True to the Red and Gray: 150 Years of Stevens Traditions
Whether they were displays of class solidarity or contests of physical prowess, traditions at Stevens over the years have fostered a sense of community, tying together generations of students and alumni. Some of the more recent traditions may look a little different than their 19th-century counterparts, but they still share the same goals of galvanizing school spirit and providing a much-needed respite from the rigors of academic life. Here are just a few.
A more recent and colorful addition to the list of Stevens traditions, The Duck Dance is taught to all first-years at the New Student Orientation and is performed at athletic events, Flock Party After Dark and other occasions to promote Stevens spirit and pride. Watch Attila and a group of Stevens students perform The Duck Dance at the 2019 Stevens Awards Gala.

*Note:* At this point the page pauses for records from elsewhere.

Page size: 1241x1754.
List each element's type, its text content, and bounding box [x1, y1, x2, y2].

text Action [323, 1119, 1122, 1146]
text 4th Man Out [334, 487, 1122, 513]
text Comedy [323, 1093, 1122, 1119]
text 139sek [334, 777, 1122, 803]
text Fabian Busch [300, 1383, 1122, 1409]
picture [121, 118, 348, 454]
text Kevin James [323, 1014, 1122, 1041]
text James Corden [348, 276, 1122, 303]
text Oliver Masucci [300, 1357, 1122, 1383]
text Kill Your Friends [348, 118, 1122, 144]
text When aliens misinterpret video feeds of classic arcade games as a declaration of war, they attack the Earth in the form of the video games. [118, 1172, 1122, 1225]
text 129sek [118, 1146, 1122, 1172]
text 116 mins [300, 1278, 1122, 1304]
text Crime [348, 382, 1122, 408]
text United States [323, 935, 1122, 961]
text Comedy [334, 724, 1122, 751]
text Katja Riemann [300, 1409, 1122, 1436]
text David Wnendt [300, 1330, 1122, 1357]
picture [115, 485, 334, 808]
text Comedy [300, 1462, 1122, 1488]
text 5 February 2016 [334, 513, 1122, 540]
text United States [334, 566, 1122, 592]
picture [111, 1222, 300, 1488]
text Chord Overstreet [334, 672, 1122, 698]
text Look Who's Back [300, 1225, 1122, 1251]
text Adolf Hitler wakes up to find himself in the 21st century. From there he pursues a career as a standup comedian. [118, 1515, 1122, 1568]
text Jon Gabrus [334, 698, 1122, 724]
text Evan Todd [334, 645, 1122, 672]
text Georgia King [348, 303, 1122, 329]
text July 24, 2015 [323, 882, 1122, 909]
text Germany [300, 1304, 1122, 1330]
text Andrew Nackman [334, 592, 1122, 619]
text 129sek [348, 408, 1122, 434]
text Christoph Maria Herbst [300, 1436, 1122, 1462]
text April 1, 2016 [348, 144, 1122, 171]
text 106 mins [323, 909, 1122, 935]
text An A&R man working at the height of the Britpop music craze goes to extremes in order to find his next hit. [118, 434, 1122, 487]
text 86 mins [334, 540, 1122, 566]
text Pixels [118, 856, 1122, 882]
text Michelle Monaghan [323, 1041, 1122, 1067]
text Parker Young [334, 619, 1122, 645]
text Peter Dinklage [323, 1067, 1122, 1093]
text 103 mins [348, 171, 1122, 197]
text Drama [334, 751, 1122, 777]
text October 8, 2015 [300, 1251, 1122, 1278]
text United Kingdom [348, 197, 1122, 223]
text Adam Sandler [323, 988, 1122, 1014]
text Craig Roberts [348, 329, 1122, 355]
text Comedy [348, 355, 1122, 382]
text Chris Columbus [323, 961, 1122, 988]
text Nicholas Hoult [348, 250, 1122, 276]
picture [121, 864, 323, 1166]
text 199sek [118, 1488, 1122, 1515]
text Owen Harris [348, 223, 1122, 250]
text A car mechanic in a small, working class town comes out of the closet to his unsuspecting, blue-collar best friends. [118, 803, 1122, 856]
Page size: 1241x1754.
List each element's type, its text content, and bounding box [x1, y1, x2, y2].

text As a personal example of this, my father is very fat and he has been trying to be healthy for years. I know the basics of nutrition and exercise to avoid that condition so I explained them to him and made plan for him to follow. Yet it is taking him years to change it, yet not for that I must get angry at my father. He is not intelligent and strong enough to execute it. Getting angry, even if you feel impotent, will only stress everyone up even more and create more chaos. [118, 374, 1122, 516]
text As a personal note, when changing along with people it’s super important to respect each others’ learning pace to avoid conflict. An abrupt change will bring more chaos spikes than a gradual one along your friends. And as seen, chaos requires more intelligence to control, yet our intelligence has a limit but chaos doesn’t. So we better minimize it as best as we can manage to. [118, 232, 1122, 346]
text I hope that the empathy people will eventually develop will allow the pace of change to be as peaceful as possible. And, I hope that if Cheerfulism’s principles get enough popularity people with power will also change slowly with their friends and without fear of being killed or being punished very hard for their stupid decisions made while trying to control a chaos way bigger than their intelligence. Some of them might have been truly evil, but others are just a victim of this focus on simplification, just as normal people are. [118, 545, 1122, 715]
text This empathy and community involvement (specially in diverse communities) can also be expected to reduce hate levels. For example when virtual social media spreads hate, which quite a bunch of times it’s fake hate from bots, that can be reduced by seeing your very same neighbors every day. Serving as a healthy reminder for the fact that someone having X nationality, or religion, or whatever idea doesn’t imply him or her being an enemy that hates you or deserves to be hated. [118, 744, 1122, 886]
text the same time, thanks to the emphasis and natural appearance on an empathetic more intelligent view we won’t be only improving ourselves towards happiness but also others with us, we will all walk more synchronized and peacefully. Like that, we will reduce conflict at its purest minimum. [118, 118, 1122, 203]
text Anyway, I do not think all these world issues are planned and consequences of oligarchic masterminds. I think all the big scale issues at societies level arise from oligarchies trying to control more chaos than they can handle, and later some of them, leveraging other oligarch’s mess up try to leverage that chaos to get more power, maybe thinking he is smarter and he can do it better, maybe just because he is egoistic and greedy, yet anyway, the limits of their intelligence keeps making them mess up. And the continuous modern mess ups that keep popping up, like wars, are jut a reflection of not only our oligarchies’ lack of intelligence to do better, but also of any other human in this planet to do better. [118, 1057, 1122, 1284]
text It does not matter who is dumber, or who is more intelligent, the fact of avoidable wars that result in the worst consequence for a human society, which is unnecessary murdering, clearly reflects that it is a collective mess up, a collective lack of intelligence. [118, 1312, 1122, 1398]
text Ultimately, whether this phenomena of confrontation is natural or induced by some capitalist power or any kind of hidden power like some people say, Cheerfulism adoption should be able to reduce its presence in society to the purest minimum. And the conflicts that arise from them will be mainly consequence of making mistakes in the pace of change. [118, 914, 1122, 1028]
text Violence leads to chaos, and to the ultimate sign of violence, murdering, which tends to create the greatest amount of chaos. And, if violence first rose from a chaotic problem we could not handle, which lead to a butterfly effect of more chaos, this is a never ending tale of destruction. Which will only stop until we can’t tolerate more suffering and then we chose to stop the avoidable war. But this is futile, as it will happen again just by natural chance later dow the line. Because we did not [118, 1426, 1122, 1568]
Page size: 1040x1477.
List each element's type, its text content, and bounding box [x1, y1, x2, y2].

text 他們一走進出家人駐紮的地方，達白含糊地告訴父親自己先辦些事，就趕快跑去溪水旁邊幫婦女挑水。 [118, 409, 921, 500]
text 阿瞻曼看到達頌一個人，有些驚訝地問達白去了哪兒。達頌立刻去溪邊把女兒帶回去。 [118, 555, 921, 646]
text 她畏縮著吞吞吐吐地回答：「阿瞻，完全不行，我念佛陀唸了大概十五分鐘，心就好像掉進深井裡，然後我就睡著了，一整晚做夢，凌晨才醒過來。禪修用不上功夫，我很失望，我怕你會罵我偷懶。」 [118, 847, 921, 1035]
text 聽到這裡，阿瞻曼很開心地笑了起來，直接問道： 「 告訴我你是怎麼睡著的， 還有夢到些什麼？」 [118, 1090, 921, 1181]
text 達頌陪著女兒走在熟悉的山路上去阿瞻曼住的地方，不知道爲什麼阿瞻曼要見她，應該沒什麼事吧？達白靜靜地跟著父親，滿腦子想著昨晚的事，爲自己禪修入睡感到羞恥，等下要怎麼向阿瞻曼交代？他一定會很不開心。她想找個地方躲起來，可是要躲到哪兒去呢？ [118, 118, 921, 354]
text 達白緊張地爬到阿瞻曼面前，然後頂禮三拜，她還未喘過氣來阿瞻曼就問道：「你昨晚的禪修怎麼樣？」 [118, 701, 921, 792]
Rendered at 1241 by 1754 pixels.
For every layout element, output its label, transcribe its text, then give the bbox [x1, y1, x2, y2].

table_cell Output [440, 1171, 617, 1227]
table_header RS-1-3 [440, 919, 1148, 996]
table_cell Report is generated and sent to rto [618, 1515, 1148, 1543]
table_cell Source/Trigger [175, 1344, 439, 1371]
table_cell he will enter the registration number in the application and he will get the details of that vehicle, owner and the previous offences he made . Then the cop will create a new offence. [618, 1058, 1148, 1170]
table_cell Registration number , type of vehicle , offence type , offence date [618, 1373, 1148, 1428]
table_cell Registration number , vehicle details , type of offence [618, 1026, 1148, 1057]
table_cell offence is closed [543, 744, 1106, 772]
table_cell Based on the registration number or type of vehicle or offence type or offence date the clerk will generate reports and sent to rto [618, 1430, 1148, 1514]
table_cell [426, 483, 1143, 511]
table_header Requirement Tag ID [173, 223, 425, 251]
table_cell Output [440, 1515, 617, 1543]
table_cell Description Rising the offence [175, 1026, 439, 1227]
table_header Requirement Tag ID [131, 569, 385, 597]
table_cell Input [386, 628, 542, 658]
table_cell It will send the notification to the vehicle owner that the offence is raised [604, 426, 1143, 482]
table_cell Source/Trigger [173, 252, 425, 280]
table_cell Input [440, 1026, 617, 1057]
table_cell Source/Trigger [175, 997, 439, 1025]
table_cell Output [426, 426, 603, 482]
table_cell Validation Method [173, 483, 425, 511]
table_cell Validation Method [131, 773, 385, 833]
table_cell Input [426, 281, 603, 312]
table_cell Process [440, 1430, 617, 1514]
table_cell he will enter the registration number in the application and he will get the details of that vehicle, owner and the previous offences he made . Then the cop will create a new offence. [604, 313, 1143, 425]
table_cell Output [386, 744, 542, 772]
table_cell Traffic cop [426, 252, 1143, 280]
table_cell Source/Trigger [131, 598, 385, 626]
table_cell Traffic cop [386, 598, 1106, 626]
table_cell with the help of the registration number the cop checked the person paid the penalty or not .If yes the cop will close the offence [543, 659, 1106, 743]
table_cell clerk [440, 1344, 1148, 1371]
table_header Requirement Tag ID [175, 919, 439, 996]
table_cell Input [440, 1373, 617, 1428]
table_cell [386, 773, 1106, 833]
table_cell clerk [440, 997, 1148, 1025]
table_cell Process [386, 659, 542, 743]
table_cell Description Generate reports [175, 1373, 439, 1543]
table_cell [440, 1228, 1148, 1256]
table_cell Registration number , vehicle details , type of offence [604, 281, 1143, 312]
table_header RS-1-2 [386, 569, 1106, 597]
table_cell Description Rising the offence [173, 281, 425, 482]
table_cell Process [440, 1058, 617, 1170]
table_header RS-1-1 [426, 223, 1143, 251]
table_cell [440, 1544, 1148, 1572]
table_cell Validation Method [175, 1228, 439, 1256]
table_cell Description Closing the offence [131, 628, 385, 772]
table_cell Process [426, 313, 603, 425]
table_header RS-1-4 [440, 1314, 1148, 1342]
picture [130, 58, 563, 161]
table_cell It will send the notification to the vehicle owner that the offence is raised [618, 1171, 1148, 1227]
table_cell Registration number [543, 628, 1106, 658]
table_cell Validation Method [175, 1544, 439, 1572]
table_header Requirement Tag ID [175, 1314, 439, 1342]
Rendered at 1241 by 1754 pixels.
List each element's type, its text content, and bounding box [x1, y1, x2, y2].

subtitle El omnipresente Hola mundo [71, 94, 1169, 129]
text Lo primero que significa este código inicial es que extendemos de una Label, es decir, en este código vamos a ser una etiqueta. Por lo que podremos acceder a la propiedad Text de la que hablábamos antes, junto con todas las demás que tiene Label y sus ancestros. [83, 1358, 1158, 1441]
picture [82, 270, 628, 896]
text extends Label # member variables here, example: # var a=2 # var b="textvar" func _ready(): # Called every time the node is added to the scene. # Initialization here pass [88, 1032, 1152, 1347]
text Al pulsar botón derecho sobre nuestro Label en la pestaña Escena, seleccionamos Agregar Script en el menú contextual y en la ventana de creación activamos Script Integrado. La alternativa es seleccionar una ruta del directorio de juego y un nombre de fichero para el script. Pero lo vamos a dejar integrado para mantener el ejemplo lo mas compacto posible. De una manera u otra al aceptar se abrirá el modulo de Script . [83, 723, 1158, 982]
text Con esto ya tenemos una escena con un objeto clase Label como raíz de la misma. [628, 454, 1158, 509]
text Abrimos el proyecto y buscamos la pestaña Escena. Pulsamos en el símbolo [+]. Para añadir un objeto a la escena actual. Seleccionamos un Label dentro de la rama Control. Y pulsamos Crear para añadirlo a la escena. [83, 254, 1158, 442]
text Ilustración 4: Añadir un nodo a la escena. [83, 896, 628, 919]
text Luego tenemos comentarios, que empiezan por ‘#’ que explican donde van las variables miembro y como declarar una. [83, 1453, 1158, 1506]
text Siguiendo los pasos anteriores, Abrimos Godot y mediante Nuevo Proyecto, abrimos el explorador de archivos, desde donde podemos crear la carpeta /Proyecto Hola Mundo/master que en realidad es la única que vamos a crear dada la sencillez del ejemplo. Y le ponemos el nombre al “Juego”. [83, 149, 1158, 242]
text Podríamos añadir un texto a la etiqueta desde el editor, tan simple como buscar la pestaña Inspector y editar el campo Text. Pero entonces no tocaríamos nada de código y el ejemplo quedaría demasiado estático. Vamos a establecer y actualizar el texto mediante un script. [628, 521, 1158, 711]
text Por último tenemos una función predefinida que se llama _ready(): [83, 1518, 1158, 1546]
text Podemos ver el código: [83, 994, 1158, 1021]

Calculus Cremation, 1888 to the late 1960s
The Calculus Cremation was an annual pageant started by the Class of 1890 where the “reviled” course of calculus was quite literally put on trial in front of the faculty and student body. After the student prosecutors argued their case before a jury of their peers, calculus was inevitably found guilty and its effigy “consigned to oblivion by conflagration” on the athletic field in a spirited bonfire.
Cane Spree, 1889 to 1980s
In 1889, a group of students started a formal athletic competition to officially settle the question of who was the physically superior class. The Cane Spree, as it was called, involved representatives from each class wrestling for control of a wooden cane placed in the middle of the athletic field. Earlier matches were often quite violent and inevitably ended with multiple trips to the infirmary.
Flag Rush, 1907 to the late 1930s
As with the Cane Spree, the Flag Rush provided an opportunity for the freshman and sophomore classes to vie for bragging rights in the eyes of their peers. For this competition, the sophomore class planted a pole with a flag affixed to the top in the middle of the athletic field. They then defended it from the onslaught of freshmen who climbed atop their opponents to wrest control of the flag.
Cage Ball, 1919 to 1980s
Cage Ball was the last addition to the early interclass matches at Stevens. As stated in the original rules from 1919, the opposing classes would attempt to “push a large, inflated ball down the athletic field and through the opposing team’s goal posts — all while not letting the ball touch the ground.” Unlike the Flag Rush and other earlier competitions, Cage Ball was played at Stevens well into the 1980s.
Varsity Show, 1920s to 1930s
Stevens has a longstanding performing arts tradition stretching back to its earliest years. The varsity shows of the 1920s and 1930s brought together the collective talents of the student body, who wrote, directed and performed a full-length vaudeville show before the public — often held in the ballroom of the historic Astor Hotel in Manhattan. Many of the themes centered around romance, college life and light-hearted lampooning of the faculty and administration.
Alumni Reunion Day
On June 9, 1908, a campus-wide event was organized to provide a setting where “the ties of new and old college friendships could be renewed and strengthened once again.” The event was called Alumni Reunion Day and, along with the usual festivities, included a costume contest and parade! Over a century later, Alumni Day — which over the years became Alumni Weekend — remains a beloved annual tradition for the entire Stevens community (sans the costumes and parade).
The Wittpenn Walk tradition started in 2018 and symbolizes the start and finish of a student’s academic career at Stevens. During fall Convocation, first-year students make their way up Wittpenn Walk — which is lined with cheering upperclass students, faculty, and administrators — and proceed to the ceremony in Canavan Arena. As seniors, students take a similar path as their first year, only winding down Wittpenn to the Babbio Center, with a sunset toast on Babbio Patio to celebrate the end of their Stevens journey.